Overblog
Editer l'article Suivre ce blog Administration + Créer mon blog
29 août 2012 3 29 /08 /août /2012 16:57

 

http://www.bellaciao.org/fr/spip.php?article129658

 

Du NPA à Alternative Libertaire

 

Pourquoi je quitte le NPA et rejoins Alternative Libertaire

 

Jean Yves Lesage, ouvrier d’imprimerie, élu au Conseil Politique National du NPA

 

J’avais déjà changé de parti, cette fois je change d’avis. J’ai toujours dit que j’avais changé parfois de parti politique mais jamais de ligne politique : celle du rassemblement des militants de terrain du PCF, de l’écologie et de l’extrême-gauche contre tous les dogmatismes et pour la révolution.

Texte extrait des pages

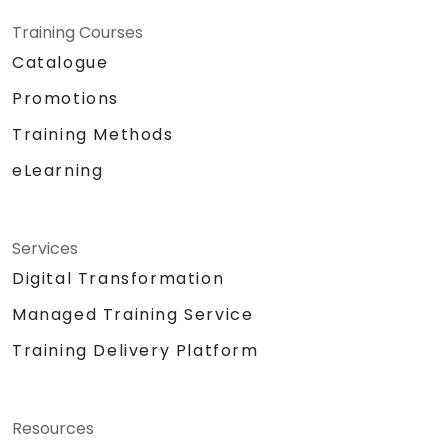
Training Courses
Catalogue
Promotions
Training Methods
eLearning
Services
Digital Transformation
Managed Training Service
Training Delivery Platform
Resources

Consigne:
Pour chaque affirmation ci-dessous, dites si elle concorde avec le texte sur le départ du NPA. Répondez par oui ou non et citez les mots du texte qui tranchent.
1. Jean Yves Lesage est ouvrier d'imprimerie.
2. Jean Yves Lesage affirme n'avoir jamais changé de parti politique.
3. Jean Yves Lesage rejoint Alternative Libertaire.

Réponse:
1. Oui : « Jean Yves Lesage, ouvrier d’imprimerie ».
2. Non : « J’avais déjà changé de parti ».
3. Oui : « Pourquoi je quitte le NPA et rejoins Alternative Libertaire ».